08 May 2024

Are Architects Receiving the Credit They Are Entitled To?


Serbia’s real estate sector has become a notable part of the economy, accounting for 5.5% of the GDP.  Moreover, the economic slowdown has not affected the sector significantly.  In fact, new developments are on the rise, continuously changing communities and lifestyles.  Although investors clearly are fueling this expansion, the architects often are not acknowledged sufficiently.  This article focuses on their role in the construction boom, exploring the level of recognition they receive and the protection of their intellectual property rights.

Adherence and Integrity of Design for Architects

Architects are central to the compliance and design integrity of construction projects.  Their role is to make sure the designs conform with zoning regulations.  This includes providing compliance statements when applying for construction permits.  This crucial role is their activities as a designer and principal agents in legal and regulatory frameworks.

According to the Serbian Zoning and Construction Act, licensed architects must prepare and verify all architectural designs and technical documentation.  This stipulation upholds professional standards and guarantees that architectural work meets the requisite safety, compliance, and aesthetic integrity criteria.

Architects’ Visibility and Recognition in Construction Legislation

In Serbia, the Zoning and Construction Act requires posting the ‘responsible designer,’ often an architect, on signs at the construction site.  This requirement serves as public recognition of the importance of an architect’s role.  While they are mentioned on construction signage as part of regulatory compliance, this practice is a tiny part of recognizing architects’ contributions.

Extending Architects’ Visibility Through Promotional Activity

Building exterior and interior designs are protected under the general copyright requirements (originality, spirituality, human creations, and expression in a particular form).  Moral rights are however more than just about authorship.  They enable architects to build their reputation and a lasting connection with their creation.  This ensures they can object to any design changes that may compromise their reputation or the originality of design.

Their recognition should not be, however, limited to mentions on construction sites.  They should also feature in promotional materials for any project.  This would affirm the architects’ moral rights and instruct the general audiences about their crucial part in urban development.  This form of exposure would enhance their profile and highlight their contributions.

The Advertising Act and Architects

Construction and intellectual property legislation does not fully address the specifics of architecture.  Construction laws mandate the inclusion of their names on on-site signage but do not cover promotional and other materials.  In contrast, IP laws protect architects’ moral rights but place the onus on them to enforce these rights through legal channels.  This can be cumbersome, costly, and potentially damaging to architects’ professional relationships.

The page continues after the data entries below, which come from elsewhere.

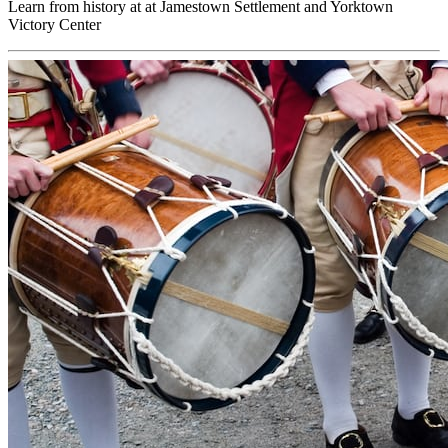
Learn from history at at Jamestown Settlement and Yorktown
Victory Center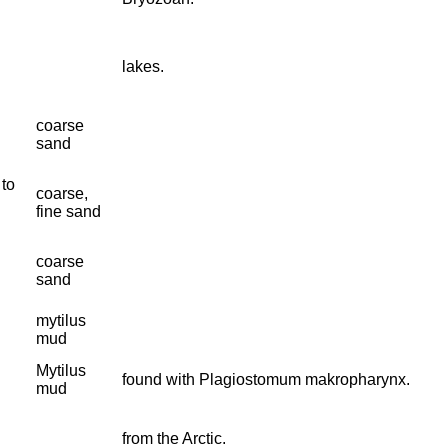
lakes.
coarse
sand
 to
coarse,
fine sand
coarse
sand
mytilus
mud
Mytilus
found with Plagiostomum makropharynx.
mud
from the Arctic.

The Serbian Advertising Act has the potential to provide a solution for boosting recognition of architects.  The Act could be amended to mandate advertising compliance with any triggered copyrights, thereby enabling the mention of architects.  This solution would ensure that advertising content avoids misleading representations and respects the architects’ moral rights.

Such a legal amendment would shift the burden of enforcement from individuals to the regulatory bodies overseeing advertising standards.  This would reduce the personal cost and effort associated with pursuing recognition and establish a standardized practice that promotes fairness and acknowledgment across the industry.


As the Serbian real estate sector expands, revising existing practices to ensure that architects receive proper recognition is imperative.  Enhancing legal protections and industry practices to include their names on all promotional materials, along with construction signage, will foster a more equitable environment that respects both the economic contributions of investors and the creative rights of architects.  Furthermore, by improving their professional integrity, prominently featuring renowned architects can significantly add value to projects, potentially boosting property prices and accelerating sales.  This approach not only elevates ethical standards within the real estate industry but also enhances the market value of developments, ensuring the sustained production of high-quality, compliant, and aesthetically pleasing urban environments.